The ruling, issued by a three-member panel of the First District Court of Appeal, didn't give managed-care organizations everything they wanted, but took a major bite out of hospitals' method of calculating "usual and customary" charges. It sent the case back to the lower court with instructions.

The plaintiff -- Baker County Medical Services Inc. doing business as Ed Fraser Memorial—can ask for a clarification, a rehearing or a hearing by the entire 15-member court.
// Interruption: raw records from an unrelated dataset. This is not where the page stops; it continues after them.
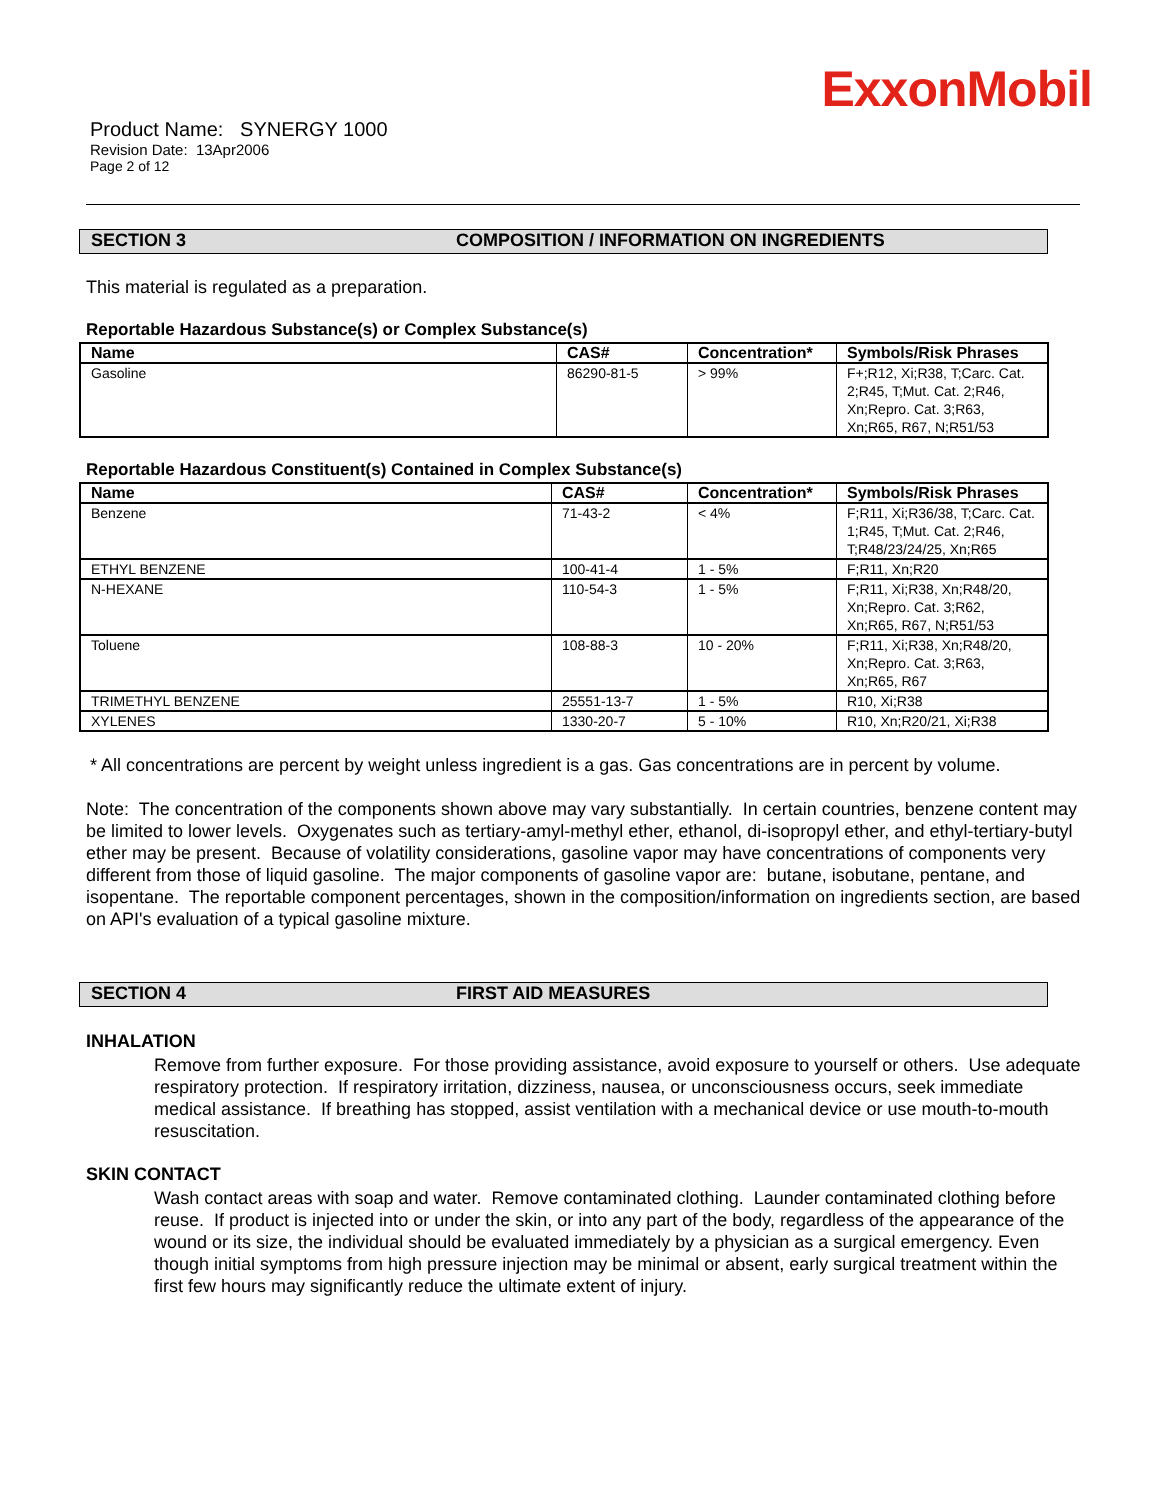ExxonMobil
Product Name: SYNERGY 1000
Revision Date: 13Apr2006
Page 2 of 12
SECTION 3 COMPOSITION / INFORMATION ON INGREDIENTS
This material is regulated as a preparation.
Reportable Hazardous Substance(s) or Complex Substance(s)
| Name | CAS# | Concentration* | Symbols/Risk Phrases |
| --- | --- | --- | --- |
| Gasoline | 86290-81-5 | > 99% | F+;R12, Xi;R38, T;Carc. Cat. 2;R45, T;Mut. Cat. 2;R46, Xn;Repro. Cat. 3;R63, Xn;R65, R67, N;R51/53 |
Reportable Hazardous Constituent(s) Contained in Complex Substance(s)
| Name | CAS# | Concentration* | Symbols/Risk Phrases |
| --- | --- | --- | --- |
| Benzene | 71-43-2 | < 4% | F;R11, Xi;R36/38, T;Carc. Cat. 1;R45, T;Mut. Cat. 2;R46, T;R48/23/24/25, Xn;R65 |
| ETHYL BENZENE | 100-41-4 | 1 - 5% | F;R11, Xn;R20 |
| N-HEXANE | 110-54-3 | 1 - 5% | F;R11, Xi;R38, Xn;R48/20, Xn;Repro. Cat. 3;R62, Xn;R65, R67, N;R51/53 |
| Toluene | 108-88-3 | 10 - 20% | F;R11, Xi;R38, Xn;R48/20, Xn;Repro. Cat. 3;R63, Xn;R65, R67 |
| TRIMETHYL BENZENE | 25551-13-7 | 1 - 5% | R10, Xi;R38 |
| XYLENES | 1330-20-7 | 5 - 10% | R10, Xn;R20/21, Xi;R38 |
* All concentrations are percent by weight unless ingredient is a gas. Gas concentrations are in percent by volume.
Note: The concentration of the components shown above may vary substantially. In certain countries, benzene content may be limited to lower levels. Oxygenates such as tertiary-amyl-methyl ether, ethanol, di-isopropyl ether, and ethyl-tertiary-butyl ether may be present. Because of volatility considerations, gasoline vapor may have concentrations of components very different from those of liquid gasoline. The major components of gasoline vapor are: butane, isobutane, pentane, and isopentane. The reportable component percentages, shown in the composition/information on ingredients section, are based on API's evaluation of a typical gasoline mixture.
SECTION 4 FIRST AID MEASURES
INHALATION
Remove from further exposure. For those providing assistance, avoid exposure to yourself or others. Use adequate respiratory protection. If respiratory irritation, dizziness, nausea, or unconsciousness occurs, seek immediate medical assistance. If breathing has stopped, assist ventilation with a mechanical device or use mouth-to-mouth resuscitation.
SKIN CONTACT
Wash contact areas with soap and water. Remove contaminated clothing. Launder contaminated clothing before reuse. If product is injected into or under the skin, or into any part of the body, regardless of the appearance of the wound or its size, the individual should be evaluated immediately by a physician as a surgical emergency. Even though initial symptoms from high pressure injection may be minimal or absent, early surgical treatment within the first few hours may significantly reduce the ultimate extent of injury.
If the DCA denied any of those requests, the hospital could ask the Florida Supreme Court to consider the case. 
Florida Hospital Association General Counsel Bill Bell said the ruling could open the doors to “hundreds if not thousands of lawsuits” and predicted that the hospital would most likely to advantage of its legal options. 
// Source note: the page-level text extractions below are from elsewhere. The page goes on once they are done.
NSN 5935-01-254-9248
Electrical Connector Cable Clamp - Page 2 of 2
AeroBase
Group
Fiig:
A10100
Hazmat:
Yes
Meanwhile, Humana spokesperson Mitch Lubitz called the ruling “a tremendous victory for consumers in Florida.” 

The appellate court did, though, reverse the lower court’s decision that managed care organizations could take Medicaid and Medicare reimbursements into consideration when determining what charges are “usual and customary” and remanded the case back to the Baker County court with further instructions.

The underlying issue in the suit stems from a disagreement over what Fraser Memorial gets  paid for treating patients of Aetna Health Management or Humana Medical Plan when they show up in the emergency department. Neither insurer has a contract with the hospital. 
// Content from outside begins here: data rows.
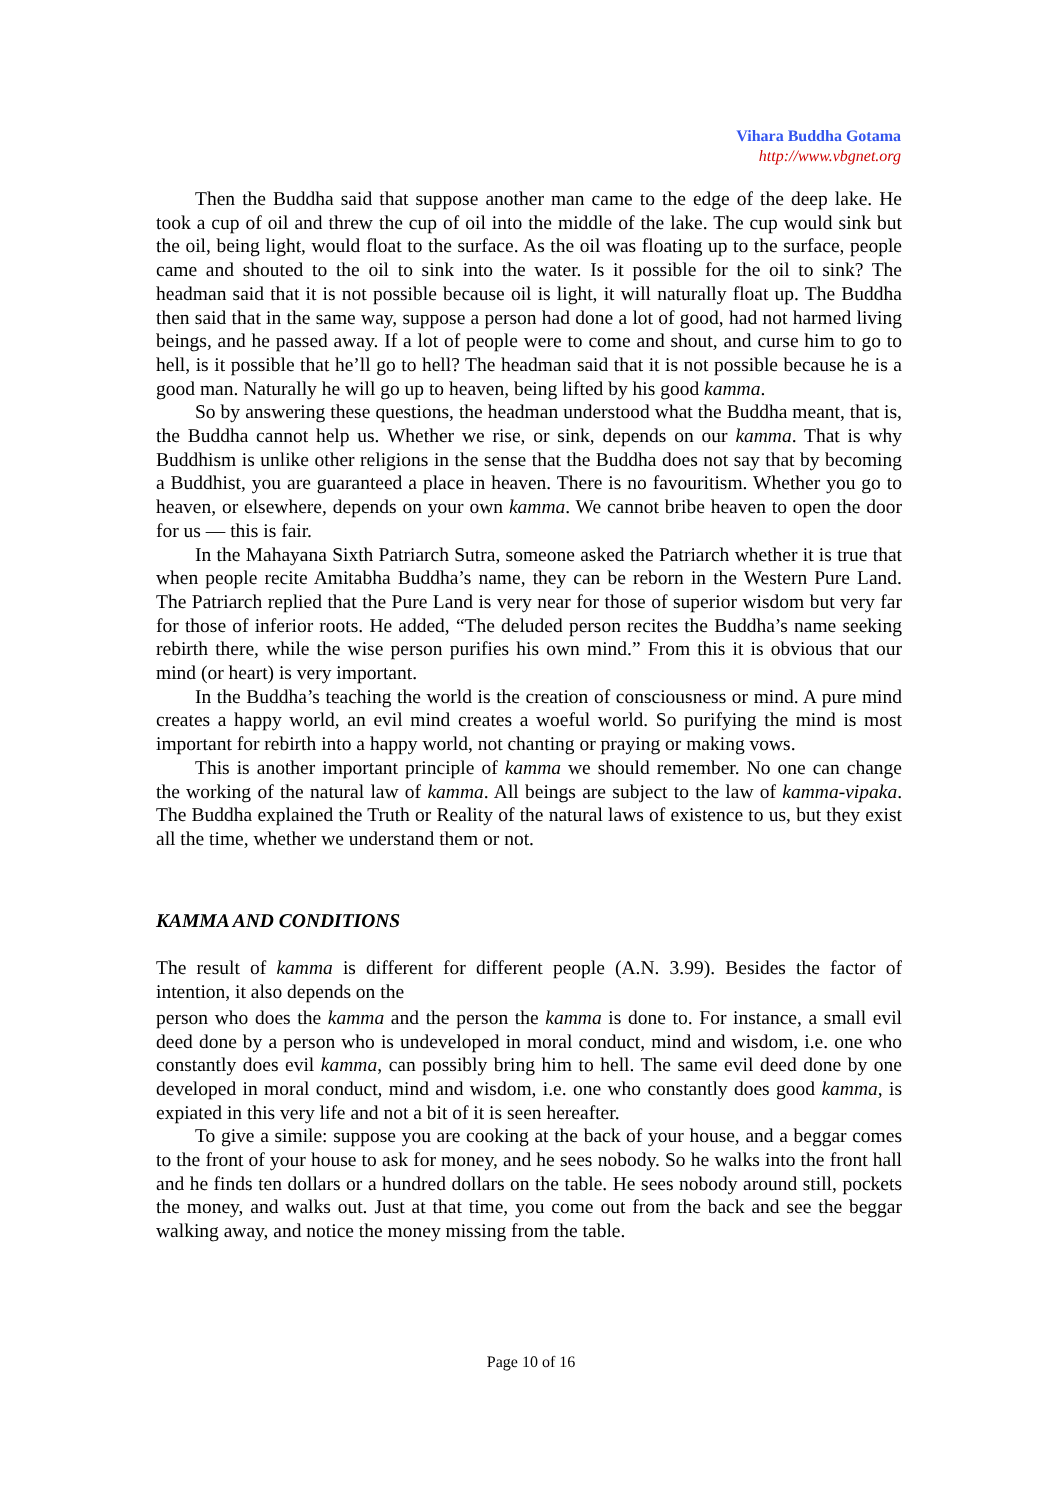Vihara Buddha Gotama
http://www.vbgnet.org
Then the Buddha said that suppose another man came to the edge of the deep lake. He took a cup of oil and threw the cup of oil into the middle of the lake. The cup would sink but the oil, being light, would float to the surface. As the oil was floating up to the surface, people came and shouted to the oil to sink into the water. Is it possible for the oil to sink? The headman said that it is not possible because oil is light, it will naturally float up. The Buddha then said that in the same way, suppose a person had done a lot of good, had not harmed living beings, and he passed away. If a lot of people were to come and shout, and curse him to go to hell, is it possible that he’ll go to hell? The headman said that it is not possible because he is a good man. Naturally he will go up to heaven, being lifted by his good kamma.
So by answering these questions, the headman understood what the Buddha meant, that is, the Buddha cannot help us. Whether we rise, or sink, depends on our kamma. That is why Buddhism is unlike other religions in the sense that the Buddha does not say that by becoming a Buddhist, you are guaranteed a place in heaven. There is no favouritism. Whether you go to heaven, or elsewhere, depends on your own kamma. We cannot bribe heaven to open the door for us — this is fair.
In the Mahayana Sixth Patriarch Sutra, someone asked the Patriarch whether it is true that when people recite Amitabha Buddha’s name, they can be reborn in the Western Pure Land. The Patriarch replied that the Pure Land is very near for those of superior wisdom but very far for those of inferior roots. He added, “The deluded person recites the Buddha’s name seeking rebirth there, while the wise person purifies his own mind.” From this it is obvious that our mind (or heart) is very important.
In the Buddha’s teaching the world is the creation of consciousness or mind. A pure mind creates a happy world, an evil mind creates a woeful world. So purifying the mind is most important for rebirth into a happy world, not chanting or praying or making vows.
This is another important principle of kamma we should remember. No one can change the working of the natural law of kamma. All beings are subject to the law of kamma-vipaka. The Buddha explained the Truth or Reality of the natural laws of existence to us, but they exist all the time, whether we understand them or not.
KAMMA AND CONDITIONS
The result of kamma is different for different people (A.N. 3.99). Besides the factor of intention, it also depends on the
person who does the kamma and the person the kamma is done to. For instance, a small evil deed done by a person who is undeveloped in moral conduct, mind and wisdom, i.e. one who constantly does evil kamma, can possibly bring him to hell. The same evil deed done by one developed in moral conduct, mind and wisdom, i.e. one who constantly does good kamma, is expiated in this very life and not a bit of it is seen hereafter.
To give a simile: suppose you are cooking at the back of your house, and a beggar comes to the front of your house to ask for money, and he sees nobody. So he walks into the front hall and he finds ten dollars or a hundred dollars on the table. He sees nobody around still, pockets the money, and walks out. Just at that time, you come out from the back and see the beggar walking away, and notice the money missing from the table.
Page 10 of 16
The  hospital has been billing the health plans its "master" charges, or retail rate. But the plans have been reducing those charges, paying Fraser Memorial about what they pay other hospitals.

Fraser Memorial took the HMOs to court, seeking declaratory relief. But the Baker County judge decided that the HMOs did not have to pay full charges; instead, they could take into consideration not only what other hospitals pay for similar services, but also what Fraser collects from a wide variety of payers, including Medicare and Medicaid. 

Because the government programs' payments are lower -- in the case of Medicaid, far lower -- than those negotiated with private insurers, this would have had a dramatic effect on the pay rates.

The hospital appealed to the First DCA, which affirmed the Baker County decision in part. “In the context of the statute, it is clear what is called for is the fair market value of the services provided. Fair market value is the price that a willing buyer will pay and a willing seller will accept in an arm’s-length transaction.”

However, the panel disagreed with the lower court judge, Mark W. Mosley, when it came to factoring in payments from Medicare and Medicaid. Because the rates are set by government, they cannot be considered an  “arm’s-length transaction.”

The FHA's Bell said that if the ruling stands, it will create an administrative nightmare for hospitals.

“More questions have been raised than answered on the decision,” he said.

--Christine Jordan Sexton is the health care writer for Florida Tribune, a new media company in Tallahassee.  Mary Jo Melone, an independent journalist in Tampa, contributed to this report.